*PROBLEM DETAILS*.
Quote every line of text in the records below without changing any of them.

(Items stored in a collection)
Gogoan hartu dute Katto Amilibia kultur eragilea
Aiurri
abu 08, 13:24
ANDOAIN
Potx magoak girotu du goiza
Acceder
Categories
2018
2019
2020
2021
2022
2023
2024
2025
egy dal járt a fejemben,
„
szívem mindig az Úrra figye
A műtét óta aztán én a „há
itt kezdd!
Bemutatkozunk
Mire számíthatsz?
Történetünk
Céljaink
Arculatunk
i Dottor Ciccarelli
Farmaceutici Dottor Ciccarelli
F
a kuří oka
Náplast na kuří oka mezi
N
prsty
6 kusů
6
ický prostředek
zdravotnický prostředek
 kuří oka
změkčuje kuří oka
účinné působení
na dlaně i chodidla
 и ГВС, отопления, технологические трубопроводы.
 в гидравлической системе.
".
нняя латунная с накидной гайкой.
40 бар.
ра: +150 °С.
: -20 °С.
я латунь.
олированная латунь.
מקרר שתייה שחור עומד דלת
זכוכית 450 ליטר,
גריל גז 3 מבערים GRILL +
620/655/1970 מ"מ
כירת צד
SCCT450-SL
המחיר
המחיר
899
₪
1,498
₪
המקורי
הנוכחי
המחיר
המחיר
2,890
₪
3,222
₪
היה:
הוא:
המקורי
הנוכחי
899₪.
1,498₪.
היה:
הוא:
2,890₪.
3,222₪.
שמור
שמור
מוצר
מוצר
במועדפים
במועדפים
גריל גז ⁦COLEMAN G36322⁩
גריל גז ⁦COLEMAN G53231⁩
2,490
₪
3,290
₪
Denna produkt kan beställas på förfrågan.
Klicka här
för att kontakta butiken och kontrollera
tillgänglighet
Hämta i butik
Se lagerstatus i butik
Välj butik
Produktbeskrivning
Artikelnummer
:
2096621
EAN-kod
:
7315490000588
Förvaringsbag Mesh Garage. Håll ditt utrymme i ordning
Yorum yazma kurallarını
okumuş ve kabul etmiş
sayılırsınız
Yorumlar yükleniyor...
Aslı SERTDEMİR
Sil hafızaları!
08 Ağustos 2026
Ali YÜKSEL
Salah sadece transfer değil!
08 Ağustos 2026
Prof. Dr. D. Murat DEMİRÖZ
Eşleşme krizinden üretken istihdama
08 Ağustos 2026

*ANSWER BOX*.
Gogoan hartu dute Katto Amilibia kultur eragilea
Aiurri
abu 08, 13:24
ANDOAIN
Potx magoak girotu du goiza
Acceder
Categories
2018
2019
2020
2021
2022
2023
2024
2025
egy dal járt a fejemben,
„
szívem mindig az Úrra figye
A műtét óta aztán én a „há
itt kezdd!
Bemutatkozunk
Mire számíthatsz?
Történetünk
Céljaink
Arculatunk
i Dottor Ciccarelli
Farmaceutici Dottor Ciccarelli
F
a kuří oka
Náplast na kuří oka mezi
N
prsty
6 kusů
6
ický prostředek
zdravotnický prostředek
 kuří oka
změkčuje kuří oka
účinné působení
na dlaně i chodidla
 и ГВС, отопления, технологические трубопроводы.
 в гидравлической системе.
".
нняя латунная с накидной гайкой.
40 бар.
ра: +150 °С.
: -20 °С.
я латунь.
олированная латунь.
מקרר שתייה שחור עומד דלת
זכוכית 450 ליטר,
גריל גז 3 מבערים GRILL +
620/655/1970 מ"מ
כירת צד
SCCT450-SL
המחיר
המחיר
899
₪
1,498
₪
המקורי
הנוכחי
המחיר
המחיר
2,890
₪
3,222
₪
היה:
הוא:
המקורי
הנוכחי
899₪.
1,498₪.
היה:
הוא:
2,890₪.
3,222₪.
שמור
שמור
מוצר
מוצר
במועדפים
במועדפים
גריל גז ⁦COLEMAN G36322⁩
גריל גז ⁦COLEMAN G53231⁩
2,490
₪
3,290
₪
Denna produkt kan beställas på förfrågan.
Klicka här
för att kontakta butiken och kontrollera
tillgänglighet
Hämta i butik
Se lagerstatus i butik
Välj butik
Produktbeskrivning
Artikelnummer
:
2096621
EAN-kod
:
7315490000588
Förvaringsbag Mesh Garage. Håll ditt utrymme i ordning
Yorum yazma kurallarını
okumuş ve kabul etmiş
sayılırsınız
Yorumlar yükleniyor...
Aslı SERTDEMİR
Sil hafızaları!
08 Ağustos 2026
Ali YÜKSEL
Salah sadece transfer değil!
08 Ağustos 2026
Prof. Dr. D. Murat DEMİRÖZ
Eşleşme krizinden üretken istihdama
08 Ağustos 2026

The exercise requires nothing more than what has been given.